Le nettoyage de la coque n'a pas rendu la vie au loch, des investigations supplémentaires s'imposent.
La Jument des Héaux semble avoir disparu, de même que la première perche babord de l'entrée de Port Blanc. Si, au lieu de consulter les Avurnav (qu'à l'heure du numérique il est facile de le faire avec l'application ad hoc) à l'arrivée, et non avant le départ (manque de rigueur total du "capitaine"), nous aurions été prévenu. Mais à l'heure de la haute technologie a t-on besoin de connaitre l'état du balisage?

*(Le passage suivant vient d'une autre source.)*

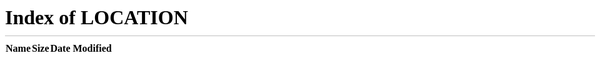 title: "Home"
weight: 1
---

<meta http-equiv="refresh" content="0; url=/" />
<p>If you are not redirected, <a href="/">click here</a>.</p>
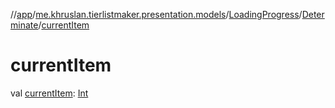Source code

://[app](../../../../index.md)/[me.khruslan.tierlistmaker.presentation.models](../../index.md)/[LoadingProgress](../index.md)/[Determinate](index.md)/[currentItem](current-item.md)

# currentItem

val [currentItem](current-item.md): [Int](https://kotlinlang.org/api/latest/jvm/stdlib/kotlin/-int/index.html)
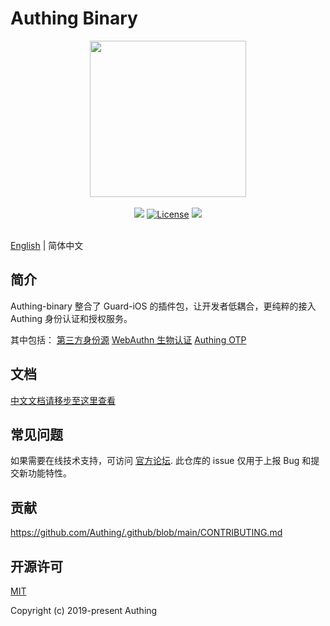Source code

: # Authing Binary

<div align=center>
  <img width="250" src="https://files.authing.co/authing-console/authing-logo-new-20210924.svg" />
</div>
<br/>
<div align="center">
  <a href="https://forum.authing.cn/" target="_blank"><img src="https://img.shields.io/badge/chat-forum-blue" /></a>
  <a href="https://opensource.org/licenses/MIT" target="_blank"><img src="https://img.shields.io/badge/License-MIT-success" alt="License"></a>
  <a href="javascript:;"><img src="https://img.shields.io/badge/PRs-welcome-green"></a>
<br/>

<br>
</div>

[English](./README.md) | 简体中文

## 简介

Authing-binary 整合了 Guard-iOS 的插件包，让开发者低耦合，更纯粹的接入 Authing 身份认证和授权服务。

其中包括：
[第三方身份源](https://docs.authing.cn/v2/reference/sdk-for-ios/social/)
[WebAuthn 生物认证](https://docs.authing.cn/v2/reference/sdk-for-ios/webauthn.html)
[Authing OTP](https://docs.authing.cn/v2/reference/sdk-for-ios/scenario/otp.html)

## 文档

[中文文档请移步至这里查看](https://docs.authing.cn/v2/reference/sdk-for-ios/)

## 常见问题

如果需要在线技术支持，可访问 [官方论坛](https://forum.authing.cn/). 此仓库的 issue 仅用于上报 Bug 和提交新功能特性。

## 贡献

https://github.com/Authing/.github/blob/main/CONTRIBUTING.md

## 开源许可

[MIT](https://opensource.org/licenses/MIT)

Copyright (c) 2019-present Authing
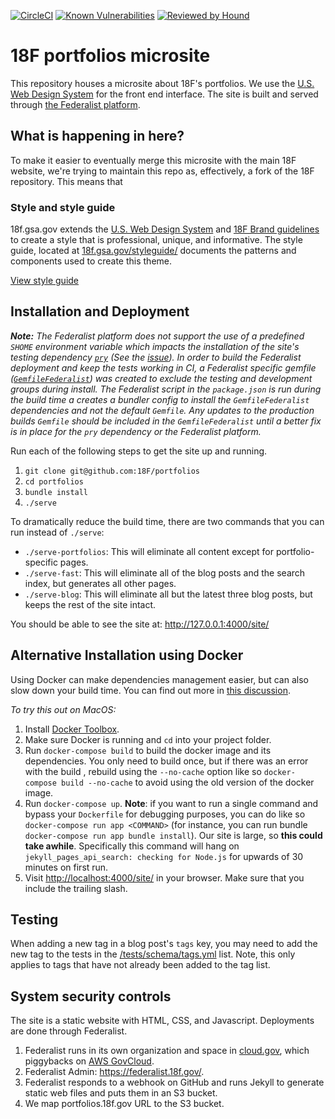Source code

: [![CircleCI](https://circleci.com/gh/18F/portfolios.svg?style=shield)](https://circleci.com/gh/18F/portfolios)
[![Known Vulnerabilities](https://snyk.io/test/github/18F/portfolios/badge.svg)](https://snyk.io/test/github/18F/portfolios)
[![Reviewed by Hound](https://img.shields.io/badge/Reviewed_by-Hound-8E64B0.svg)](https://houndci.com)


# 18F portfolios microsite

This repository houses a microsite about 18F's portfolios. We use the [U.S. Web Design System](https://designsystem.digital.gov/) for the front end interface. The site is built and served through [the Federalist platform](https://federalist.18f.gov/).

## What is happening in here?

To make it easier to eventually merge this microsite with the main 18F website, we're trying to maintain this repo as, effectively, a fork of the 18F repository. This means that

### Style and style guide

18f.gsa.gov extends the [U.S. Web Design System](https://designsystem.digital.gov/) and [18F Brand guidelines](https://pages.18f.gov/brand/) to create a style that is professional, unique, and informative. The style guide, located at [18f.gsa.gov/styleguide/](https://18f.gsa.gov/styleguide/) documents the patterns and components used to create this theme.

[View style guide](https://18f.gsa.gov/styleguide/)

## Installation and Deployment

__*Note:*__ _The Federalist platform does not support the use of a predefined `SHOME` environment variable which impacts the installation of the site's testing dependency [`pry`](https://github.com/pry/pry) (See the [issue](https://github.com/pry/pry/issues/2139)).  In order to build the Federalist deployment and keep the tests working in CI, a Federalist specific gemfile ([`GemfileFederalist`](./GemfileFederalist)) was created to exclude the testing and development groups during install. The Federalist script in the `package.json` is run during the build time a creates a bundler config to install the `GemfileFederalist` dependencies and not the default `Gemfile`.  Any updates to the production builds `Gemfile` should be included in the `GemfileFederalist` until a better fix is in place for the `pry` dependency or the Federalist platform._

Run each of the following steps to get the site up and running.

1. `git clone git@github.com:18F/portfolios`
2. `cd portfolios`
3. `bundle install`
4. `./serve`

To dramatically reduce the build time, there are two commands that you can run instead of `./serve`:

* `./serve-portfolios`: This will eliminate all content except for portfolio-specific pages.
* `./serve-fast`: This will eliminate all of the blog posts and the search index, but generates all other pages.
* `./serve-blog`: This will eliminate all but the latest three blog posts, but keeps the rest of the site intact.

You should be able to see the site at: http://127.0.0.1:4000/site/

## Alternative Installation using Docker
Using Docker can make dependencies management easier, but can also slow down your build time. You can find out more in
[this discussion](https://github.com/18F/18f.gsa.gov/pull/1688#issue-152998027).

*To try this out on MacOS:*

1. Install [Docker Toolbox](https://www.docker.com/products/docker-toolbox).
2. Make sure Docker is running and `cd` into your project folder.
3. Run `docker-compose build` to build the docker image and its dependencies. You only need to build once, but if there was an error with the build , rebuild using  the  `--no-cache` option like so `docker-compose build --no-cache`  to avoid using the old version of the docker image.
4. Run `docker-compose up`.
   **Note**: if you want to run a single command and bypass your `Dockerfile` for debugging purposes, you can do like so `docker-compose run app <COMMAND>` (for instance, you can run bundle  `docker-compose run app bundle install`). Our site is large, so **this could take awhile**. Specifically this command will hang on `jekyll_pages_api_search: checking for Node.js` for upwards of 30 minutes on first run.
5. Visit [http://localhost:4000/site/](http://127.0.0.1:4000/site/) in your browser. Make sure that you include the trailing slash.

## Testing

When adding a new tag in a blog post's `tags` key, you may need to add the new tag to the tests in the [/tests/schema/tags.yml](/tests/schema/tags.yml) list.  Note, this only applies to tags that have not already been added to the tag list.

## System security controls

The site is a static website with HTML, CSS, and Javascript. Deployments are done through Federalist.

1. Federalist runs in its own organization and space in [cloud.gov](https://cloud.gov/), which piggybacks on [AWS GovCloud](https://aws.amazon.com/govcloud-us/).
1. Federalist Admin: https://federalist.18f.gov/.
1. Federalist responds to a webhook on GitHub and runs Jekyll to generate static web files and puts them in an S3 bucket.
1. We map portfolios.18f.gov URL to the S3 bucket.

Comme le départ pour les Scillies est prévu le lendemain, et que très bizarremment décidé à être administrativement en règle (après des décénnies de revendication "no border"), déclaration est faite aux autorités britanniques, via un formulaire immatériel, de notre arrivée (il faut être capable de donner celle-ci à 2 heures près, après plus de 24h de traversée, curieuse exigence de la part d'un pays dit de marins). En préparant cette démarche, on prend connaissance des règles douanières (brexit oblige) où il apparait que l'on a le droit de n'amener que 18 litres de vin "plat" (i.e. non pétillant), alors que 12 cubis de 3 litres sont en fond de cale. L'idée est venue de boire l'excédent avant de débarquer, mais c'était déraisonnable, et donc on verra bien (mais des années de fréquentation des Scillies montrent que si il y a bien un "custom office" à Saint Mary's, on ne voit jamais l'ombre d'un uniforme de "gabelou" sur aucune des îles).